I HATE dealing with car problems. I always feel like I’m being taken for a total sucker. They could be making this whole thing up. The car could be built to have the check engine light come on automatically at certain mileages, and the dealer code could actually mean “Dealer cash deficiency: please add $500.00.”

Thanksgiving if You’re in the U.S.; Regular Workday with Zero Feasting Otherwise

I am thankful that my in-laws live so far away.

I am thankful that my bonehead asshole father-in-law never even visits.

I am thankful for answering machines. Otherwise I guess we would have to answer the phone, in case it was an emergency.

I am thankful for the leftover chocolate pumpkin cheesecake in the fridge.

I am thankful for digital photography because, seriously, I used to sometimes throw out a whole roll’s worth of crappy prints.

I am thankful for not living in pioneer times, because that must have sucked.

I am thankful that my fifth baby is a good sleeper. Dear child, you know when to shut up, and that is extremely valuable in a family of seven.

I am thankful for good sales and lots of excuses to shop, and I am thankful that I don’t have to go out there tomorrow when people will be using crowbars to wedge themselves into crowded stores.

I am thankful for you guys–and so is Paul, because I vent a lot of stuff here that otherwise he’d have to hear twice. And the shopping talk I get out of my system! He is a happier man, because of you.

To Do List

Guess who has 254 posts in her RSS reader? No, guess! YES, IT IS ME! So if you are thinking to yourself, “Why is Swistle not commenting on this post when it is about the very things she normally can’t shut up about?,” that is why.

You know how sometimes all the joy has been wrung from the universe and nothing is left but the dirty rag squeezings, and there is nothing fun to do in the whole world? Well, I am the OPPOSITE of that right now: I have about fifty tasks to do, most of which are fun and interesting. I need to cruise Etsy and and make my Christmas list. I need to decide if I’m going to order some expensive perfume with my own money (Paul and I get allowances–is that too cute for words?).
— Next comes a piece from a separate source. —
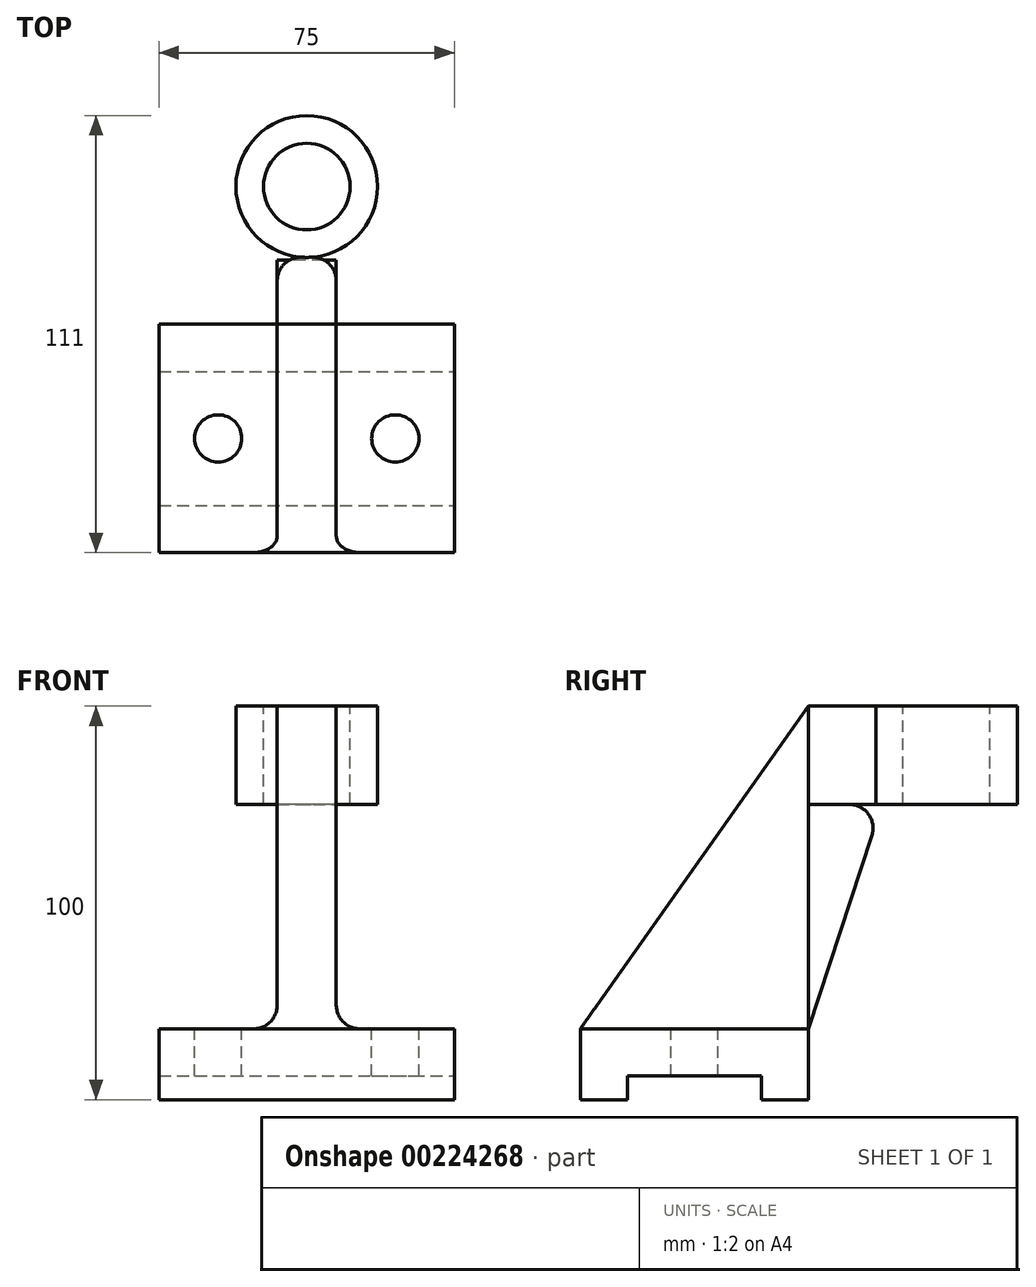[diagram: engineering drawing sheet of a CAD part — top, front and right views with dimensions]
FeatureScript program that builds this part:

I need to eat a bag of Raisinets. I need to experiment with yummy coffees for a SundryBuzz post. I need to go through a bunch of funny photos I took of the kids. Sample shot of William and Rob:

I need to do some online shopping for Christmas presents. I need to finish watching season 3 of Angel. I need to go through a year of archives and move the sensitive stuff to a new blog I’m calling Swistle Confidential (more on this later). I need to finish Scarlet Feather by Maeve Binchy. I need to take photos of all five kids until I get one good enough to go out with our Christmas cards (who dares me to send out one like the one above?). I need to read those 254 blog posts. I need to do a load of laundry, which sounds boring until you realize it contains a bunch of new clothes for the kids. I need to show you THESE JEANS:

Are those TOO FUNNY? Size SIX MONTHS, baby! They are almost as wide as they are tall! Little square jeans! Target’s Cherokee brand, 50% off, $3.98. So obviously I also need to go back to Target and buy more jeans. Oh, woe is me, a trip to Target!